Well, nobody is going for non blocking IO, people are using async IO.

But then obviously the read(ByteBuffer) call which used to return an int
(possibly 0 with non blocking IO) now returns a Future<Integer>. And if you
want to know the result you have to wait for it and there's an IO operation
pending the entire time. So that's the "cons".

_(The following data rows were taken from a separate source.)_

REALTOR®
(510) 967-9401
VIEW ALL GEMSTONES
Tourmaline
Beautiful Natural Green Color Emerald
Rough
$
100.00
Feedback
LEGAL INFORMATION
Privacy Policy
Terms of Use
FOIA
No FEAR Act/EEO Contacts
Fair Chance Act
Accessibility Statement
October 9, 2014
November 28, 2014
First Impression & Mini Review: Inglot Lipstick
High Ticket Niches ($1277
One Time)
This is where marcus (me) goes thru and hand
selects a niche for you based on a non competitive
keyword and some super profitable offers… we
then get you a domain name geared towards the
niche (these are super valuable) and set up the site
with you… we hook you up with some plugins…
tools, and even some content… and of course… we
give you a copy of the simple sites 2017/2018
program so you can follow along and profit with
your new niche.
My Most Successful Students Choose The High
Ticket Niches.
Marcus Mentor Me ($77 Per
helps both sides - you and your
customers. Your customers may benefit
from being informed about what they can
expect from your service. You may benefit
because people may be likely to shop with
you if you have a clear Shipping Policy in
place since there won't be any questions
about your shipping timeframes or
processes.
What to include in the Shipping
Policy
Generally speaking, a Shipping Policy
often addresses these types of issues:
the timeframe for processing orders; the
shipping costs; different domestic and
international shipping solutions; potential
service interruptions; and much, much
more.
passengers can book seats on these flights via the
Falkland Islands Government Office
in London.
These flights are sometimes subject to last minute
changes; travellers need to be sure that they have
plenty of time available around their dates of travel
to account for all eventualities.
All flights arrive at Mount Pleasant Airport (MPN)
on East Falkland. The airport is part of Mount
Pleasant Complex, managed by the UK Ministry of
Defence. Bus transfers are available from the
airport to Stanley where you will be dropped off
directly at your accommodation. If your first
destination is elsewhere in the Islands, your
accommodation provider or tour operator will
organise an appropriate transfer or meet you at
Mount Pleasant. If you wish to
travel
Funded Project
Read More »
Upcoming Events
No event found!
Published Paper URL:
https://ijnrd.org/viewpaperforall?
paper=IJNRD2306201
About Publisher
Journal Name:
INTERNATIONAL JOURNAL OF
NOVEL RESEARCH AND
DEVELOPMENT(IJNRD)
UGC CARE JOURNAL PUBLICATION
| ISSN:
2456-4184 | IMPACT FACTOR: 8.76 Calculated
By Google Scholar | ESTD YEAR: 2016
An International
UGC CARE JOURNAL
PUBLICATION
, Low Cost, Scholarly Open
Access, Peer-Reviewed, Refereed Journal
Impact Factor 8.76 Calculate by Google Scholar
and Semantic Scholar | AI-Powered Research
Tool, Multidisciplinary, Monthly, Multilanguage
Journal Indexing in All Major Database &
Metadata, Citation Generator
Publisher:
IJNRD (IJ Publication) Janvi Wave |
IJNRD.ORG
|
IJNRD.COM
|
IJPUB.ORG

It would be nice to have non blocking operations for "peek" scenarios. So
instead to peek a read, you have to read with a completion handler, then
see if it returns inline. And if it doesn't there's an async process now
doing IO (possibly not the greatest thing that could happen).

>
> > - No concurrency allowed [for the socket impl of NIO2] although the API
> > looks concurrent
>
> Do you mean no concurrent read and writes? That would be a huge issue.
>

No, don't worry, that works. It's concurrency on the same operation (like
read, write, accept). The API looks relatively magic, so you'd think you
could do it.

>
> > - Simplicity is sometimes misleading, the API doesn't provide some tools
> > for the needed synchronization, check pending operations and their
> possible
> > optimizations
> > - SSL is not integrated any better than with NIO1, it is still SSLEngine
> > which leads to creating the obligatory "AsynchronousSSLSocketChannel"
> > wrapper class yourself
> > - No real sendfile
> >
> > Comments ?
>
> The pros look nice but I am worried about the cons.
>
> The summary is that in the worst case, it's much better.